Upon reflection, I hungarianized the code way too early in the series, it properly belongs in this article, so lets go back to the beginning, and see what happens to the code with different naming styles.  Here's the original code:

#include "list.h"main(int argc, char *argv[])  {    int i, N = atoi(argv[1]), M = atoi(argv[2]);    Node t, x; initNodes(N);    for (i = 2, x = newNode(1); i <= N; i++)      { t = newNode(i); insertNext(x, t); x = t; }    while (x != Next(x))      {        for (i = 1; i < M ; i++) x = Next(x);        freeNode(deleteNext(x));      }    printf("%d\n", Item(x));  }

 

Rewriting the code in hungarian yields:

#include "list.h"main(C cArg, SZ rgszArg[])  {    I iNode, cNodes = atoi(rgszArg[1]), cNodesToSkip = atoi(rgszArg[2]);    PNODE pnodeT, pnodeCur; InitNodes(cNodes);    for (iNode = 2, pnodeCur = PnodeNew(1); iNode <= cNodes ; iNode++)      { pnodeT = PnodeNew(i); InsertNext(pnodeCur, pnodeT); pnodeCur = pnodeT; }    while (pnodeCur != PnodeNext(x))      {        for (iNode = 1; iNode < cNodesToSkip ; iNode++) pnodeCur = PnodeNext(pnodeCur);        FreeNode(PnodeDeleteNext(pnodeCur));      }    printf("%d\n", Item(nodeCur));  }

So what changed?  First off, all the built-in types are gone.  Hungarian can use them, but not for most reasons.  Next, the hungarian types "I", "C", and "SZ" are used to replace indexes, counts and strings.  Obviously the C runtime library functions remain the same.  Next, I applied the appropriate prefix - i for indices, c for counts, p<type> for "pointer to <type>".  The Node type was renamed PNODE, in Hungarian, all types are uppercased.  In Hungarian, the name of the routine describes the return value - so a routine that returns a "pointer to foo" is named "Pfoo<something relevent to which pfoo is being returned>".

But, of course, there are LOTs of alternative naming conventions other than Hungarian.  For example, Microsoft's published extensive documentation on design guidelines for class library developers who want to publish managed libraries.  Lets recast the sample application in the .Net coding style:

So what does the .Net/CLR coding style look like?  First off, the CLR naming guidelines for methods require that they use PascalCase, and that verbs or verb phrases are used to name the methods.  Second, the CLR naming guidelines require that parameters to functions obey camelCase.  This example doesn't have any parameters declared other than argv and argc, so that aspect dosn't change.  But the naming guidelines are pretty clear about the choice of names: parameters should always be spelled out, abbreviations should only be used if developers generally understand them.  And you should NOT use hungarian notation.  They go on to say that "good names describe semantics, not type".  I find this last one fascinating, since it highlights one of the major differences between systems Hungarian and applications Hungarian - Systems Hungarian represents the type, apps Hungarian represents the semantics.

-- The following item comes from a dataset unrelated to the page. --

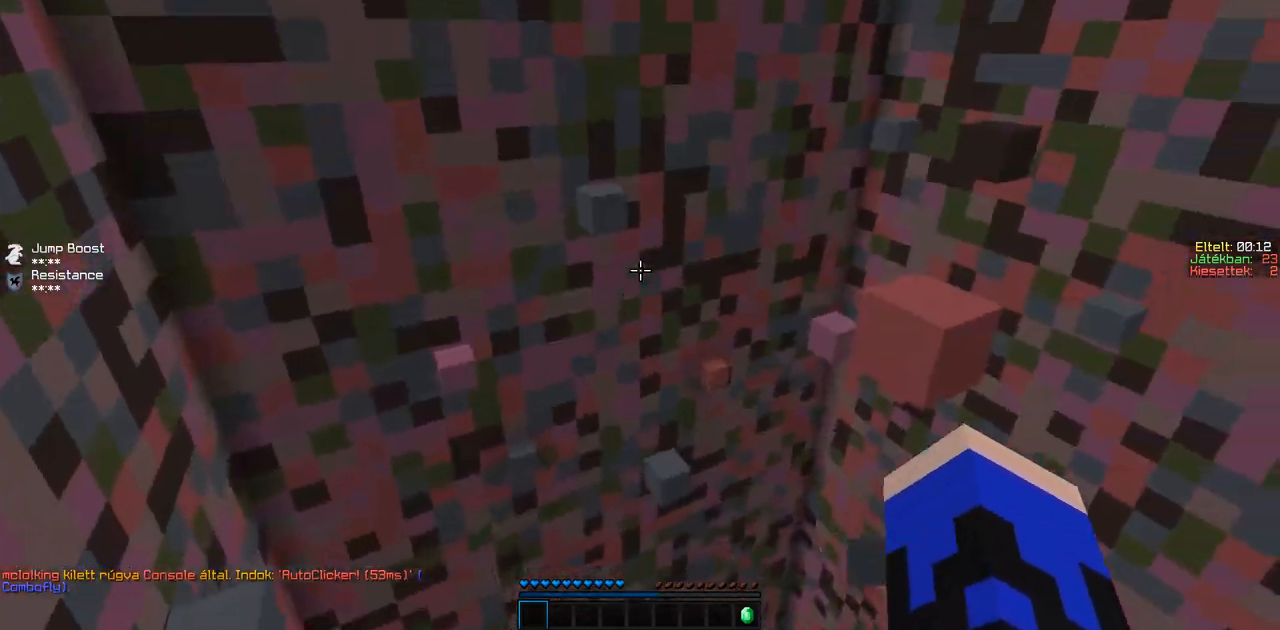
{"keys": [], "events": []}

Because the CLR naming conventions don't describe anything about local variables, the CLR standards for local variables have to be inferred.  This makes sense because the CLR coding standards are all about describing the public interfaces to components, and not their internal standards.  As such, they explicitly don't cover local variables (or member variables (fields), except to say that you're not allowed to have any).  But a CLR-ish style can be inferred.  The first thing that's clear is that abbreviations are out, and that variables should represent full English words.  I'm going to go out on a limb and keep the "i" as an indexer because it's a convention that's pretty standardized.  This still leaves the camelCase vs PascalCase issue open, just for grins, lets go with camelCase. 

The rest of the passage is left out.